**Texte fourni**.
Catherine Raîche, qui était à l'époque adjointe au directeur général des Alouettes de Montréal, se souvient de cet épisode lors d'un mini-camp en Floride l'année dernière, alors qu'un employé du site d'entraînement avait une question à l'intention du thérapeute en chef de l'équipe.

En jetant un coup d'oeil vers Raîche, il a alors demandé au thérapeute : « Devrais-je plutôt en parler à votre secrétaire ? »

Raîche, âgée de 29 ans et actuelle directrice de l'administration football avec les Argonauts de Toronto, affirme que ce genre de méprise se produit « très, très souvent ».

« C'est drôle d'avoir ces idées préconçues que parce que vous êtes une femme dans le monde du sport, vous n'aurez qu'un certain type de poste, a-t-elle expliqué.

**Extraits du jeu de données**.
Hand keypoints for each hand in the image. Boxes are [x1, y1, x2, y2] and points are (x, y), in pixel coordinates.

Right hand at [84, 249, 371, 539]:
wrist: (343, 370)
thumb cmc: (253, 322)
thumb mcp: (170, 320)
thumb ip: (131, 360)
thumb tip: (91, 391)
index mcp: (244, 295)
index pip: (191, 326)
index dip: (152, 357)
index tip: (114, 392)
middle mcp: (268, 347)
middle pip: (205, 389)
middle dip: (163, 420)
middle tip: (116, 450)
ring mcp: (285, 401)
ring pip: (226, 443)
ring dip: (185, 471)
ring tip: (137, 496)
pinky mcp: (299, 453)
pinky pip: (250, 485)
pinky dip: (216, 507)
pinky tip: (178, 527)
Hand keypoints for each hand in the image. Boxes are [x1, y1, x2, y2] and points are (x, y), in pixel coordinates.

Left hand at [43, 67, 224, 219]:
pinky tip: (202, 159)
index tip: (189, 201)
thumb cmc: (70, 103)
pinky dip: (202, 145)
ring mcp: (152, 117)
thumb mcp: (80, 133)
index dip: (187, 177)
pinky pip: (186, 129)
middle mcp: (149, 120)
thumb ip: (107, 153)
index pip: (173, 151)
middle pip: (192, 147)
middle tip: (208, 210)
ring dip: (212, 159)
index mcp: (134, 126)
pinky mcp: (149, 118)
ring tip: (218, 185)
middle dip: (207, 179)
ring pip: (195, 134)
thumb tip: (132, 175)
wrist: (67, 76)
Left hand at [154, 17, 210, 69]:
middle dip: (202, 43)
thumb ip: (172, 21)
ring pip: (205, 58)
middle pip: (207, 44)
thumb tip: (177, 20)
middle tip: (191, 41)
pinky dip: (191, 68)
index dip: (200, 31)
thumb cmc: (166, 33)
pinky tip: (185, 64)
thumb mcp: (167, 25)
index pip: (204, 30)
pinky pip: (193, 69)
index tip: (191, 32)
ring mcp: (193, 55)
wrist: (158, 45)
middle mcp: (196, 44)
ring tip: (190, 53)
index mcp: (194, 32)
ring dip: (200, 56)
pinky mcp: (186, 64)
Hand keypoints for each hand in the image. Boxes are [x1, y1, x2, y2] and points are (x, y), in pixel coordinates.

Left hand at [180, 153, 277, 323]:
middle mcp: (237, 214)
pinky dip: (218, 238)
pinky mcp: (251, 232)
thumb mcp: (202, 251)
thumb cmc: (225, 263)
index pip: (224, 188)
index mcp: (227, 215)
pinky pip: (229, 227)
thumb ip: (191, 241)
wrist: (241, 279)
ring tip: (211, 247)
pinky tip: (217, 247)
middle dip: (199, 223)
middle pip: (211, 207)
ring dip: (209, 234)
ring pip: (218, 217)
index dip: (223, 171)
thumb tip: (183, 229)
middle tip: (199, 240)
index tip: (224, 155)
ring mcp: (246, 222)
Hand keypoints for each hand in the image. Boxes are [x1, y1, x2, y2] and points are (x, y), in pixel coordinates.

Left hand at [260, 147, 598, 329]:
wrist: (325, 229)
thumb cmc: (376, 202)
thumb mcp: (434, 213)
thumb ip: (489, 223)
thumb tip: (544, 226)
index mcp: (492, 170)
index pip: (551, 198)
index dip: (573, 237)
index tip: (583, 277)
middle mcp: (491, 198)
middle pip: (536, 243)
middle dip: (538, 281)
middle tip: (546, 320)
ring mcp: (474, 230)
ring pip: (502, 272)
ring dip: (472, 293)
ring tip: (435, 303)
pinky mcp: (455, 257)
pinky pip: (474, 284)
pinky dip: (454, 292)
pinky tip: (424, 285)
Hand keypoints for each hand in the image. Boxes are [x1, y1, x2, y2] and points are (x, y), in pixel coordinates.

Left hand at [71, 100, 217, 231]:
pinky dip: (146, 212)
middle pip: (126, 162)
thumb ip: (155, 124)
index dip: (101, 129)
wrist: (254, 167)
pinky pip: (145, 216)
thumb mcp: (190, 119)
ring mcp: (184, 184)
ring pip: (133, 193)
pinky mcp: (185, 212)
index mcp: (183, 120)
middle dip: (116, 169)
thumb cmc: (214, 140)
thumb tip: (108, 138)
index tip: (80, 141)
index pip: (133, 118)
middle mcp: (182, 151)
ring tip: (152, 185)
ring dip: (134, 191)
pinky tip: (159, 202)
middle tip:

**Travail demandé**. Relevez toutes les entités nommées (personnes, équipes, lieux) du texte fourni, sous la forme exacte où elles y figurent, en indiquant la catégorie de chacune.

**Corrigé**.
- Catherine Raîche : personne
- Alouettes de Montréal : équipe
- Floride : lieu
- Argonauts de Toronto : équipe